Borges pinpoints the Commedia’s aesthetic emotion in the relationship between Dante and Virgil, which he describes as ‘filial’ (Dante the son of Virgil). Virgil, because he’s a pagan, cannot accompany his charge beyond Purgatory, in fact is a sad figure forever condemned to that nobile castello, which is ‘filled with the absence of God’. Dante by contrast will see God. Dante will know, and understand the universe. Further than this, Borges isolates Canto XXVI of the Inferno as the Commedia’s high point, perhaps precisely because, for several reasons, it is representative of metaphysical being devoid of Christian hope. This is the episode of Ulysses, in a re-rendering of Homer’s Odysseus, who has been, in the pagan world, a traditional emblem of the soul’s journey, without a guide (without God as guide), to its celestial destination. The Greek word nostos describes that journey as circular, starting from and returning home, and between those two points encountering all of life’s adventures.

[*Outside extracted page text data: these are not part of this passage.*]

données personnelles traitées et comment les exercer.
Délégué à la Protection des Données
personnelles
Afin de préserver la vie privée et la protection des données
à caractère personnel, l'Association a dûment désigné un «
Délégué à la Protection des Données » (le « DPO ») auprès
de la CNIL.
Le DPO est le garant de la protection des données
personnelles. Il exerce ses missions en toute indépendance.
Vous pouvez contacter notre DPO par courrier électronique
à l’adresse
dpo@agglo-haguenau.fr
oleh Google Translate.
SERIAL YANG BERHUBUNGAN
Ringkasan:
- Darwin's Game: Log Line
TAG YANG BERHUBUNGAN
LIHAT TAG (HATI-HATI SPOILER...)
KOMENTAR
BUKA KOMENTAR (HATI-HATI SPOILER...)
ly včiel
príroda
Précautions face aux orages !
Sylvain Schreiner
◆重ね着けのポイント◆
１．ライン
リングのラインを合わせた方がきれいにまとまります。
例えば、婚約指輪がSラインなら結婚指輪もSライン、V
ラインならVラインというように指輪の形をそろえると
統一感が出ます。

According to Homer, Odysseus completes his journey, returning not only to the bosom of his family but to the throne of his kingdom. According to Dante, Ulysses is punished for daring to seek out the mountain of Purgatory, at whose summit is the forbidden knowledge of the universe, a complete and ultimate meaning that it is not granted to mere mortals to know. This leads Borges to speculate that Dante in some way sees himself as Ulysses, a poet who has dared through his work to impinge on the mysterious laws of God. It is tempting to suggest that Borges is also Dante’s Ulysses, a triform who lives on that shifting dune whose origin is indeterminate and whose end is one of perpetual transmogrification. This is a condition that is sometimes called infernal.